Recently asked / exam angle

  • Enzyme matching: "Cataract + hepatosplenomegaly + galactose in urine — deficient enzyme?" → GALT (galactose-1-phosphate uridyltransferase).
  • Isolated cataract in an infant on milkgalactokinase deficiency; cataract mechanism = aldose reductase → galactitol.
  • Vignette of an infant who vomits and becomes hypoglycaemic after fruit/juice, well on breast milk, avoids sweets, caries-freehereditary fructose intolerance (aldolase B).
  • "Most appropriate confirmatory test for classic galactosemia"RBC GALT enzyme assay (not urine test).
  • "Investigation/diagnosis of HFI"ALDOB gene mutation analysis; mutation A149P. Galactosemia's commonest mutation = Q188R.

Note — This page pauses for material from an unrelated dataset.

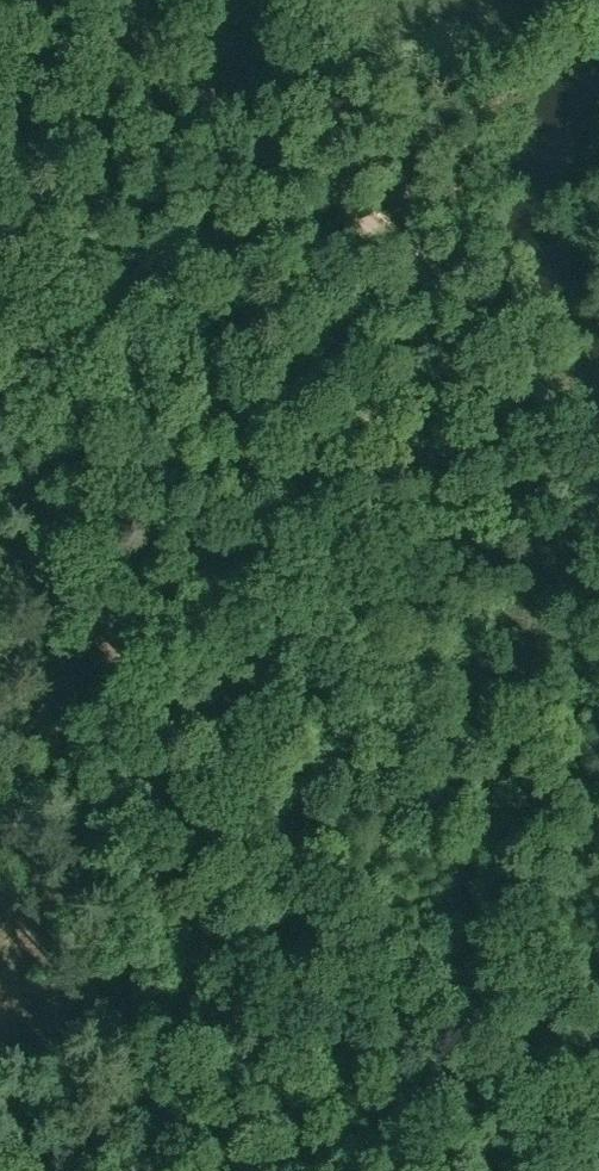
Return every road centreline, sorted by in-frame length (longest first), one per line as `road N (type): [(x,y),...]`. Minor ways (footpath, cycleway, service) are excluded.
road 1 (track): [(155,1170),(0,281)]
road 2 (track): [(598,442),(370,215),(305,164)]
road 3 (track): [(73,0),(305,164)]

  • Biochemical triad in HFI after fructosehypoglycaemia + hypophosphataemia + hyperuricaemia (± lactic acidosis), glucagon-unresponsive.
  • "Which condition needs no treatment?"essential fructosuria (fructokinase deficiency).

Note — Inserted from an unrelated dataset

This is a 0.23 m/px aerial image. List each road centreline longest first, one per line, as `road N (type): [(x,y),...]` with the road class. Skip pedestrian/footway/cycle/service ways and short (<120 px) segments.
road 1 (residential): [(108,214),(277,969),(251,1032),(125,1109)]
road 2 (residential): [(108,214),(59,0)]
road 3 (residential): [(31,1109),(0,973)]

  • Diet questions: galactosemia → galactose/lactose-free (soy formula); HFI → fructose/sucrose/sorbitol-free + vitamin C.
  • Cataract polyol pathway linkage: galactitol (galactosemia) and sorbitol (diabetes) both via aldose reductase.
  • Neonatal E. coli sepsis with conjugated hyperbilirubinaemia → think classic galactosemia.

Rapid revision

  1. Lactose = glucose + galactose; sucrose = glucose + fructose — know the building blocks.
  2. GALT deficiency = classic galactosemia (severe): cataract + hepatomegaly + jaundice + E. coli sepsis + intellectual disability.
  3. GALK deficiency = isolated cataract only (mild); galactose-1-P does NOT accumulate.
  4. Cataract mechanism in both = galactose → galactitol via aldose reductase (osmotic lens swelling).
  5. Confirm galactosemia by RBC GALT assay; commonest mutation Q188R; treat with galactose-free (soy) diet for life.
  6. Galactosemia diet reverses liver disease and cataract but not verbal dyspraxia or premature ovarian insufficiency.
  7. Essential fructosuria = fructokinase deficiency = benign, asymptomatic, fructose in urine, no treatment.
  8. HFI = aldolase B deficiency = dangerous: hypoglycaemia + hepatic/renal failure after fructose/sucrose/sorbitol.
  9. HFI pathophysiology: fructose-1-P traps phosphate → blocks glycogenolysis & gluconeogenesis → glucagon-resistant hypoglycaemia + hyperuricaemia + hypophosphataemia.
  10. HFI clue: well on breast milk, sick on weaning, aversion to sweets, caries-free; confirm by ALDOB gene (A149P); never give sorbitol/fructose IV.
  11. All four disorders are autosomal recessive; all give Benedict's-positive, glucose-dipstick-negative urine.
  12. Glucose is the ONLY dipstick-positive reducing sugar — the key discriminator from galactose/fructose/pentose.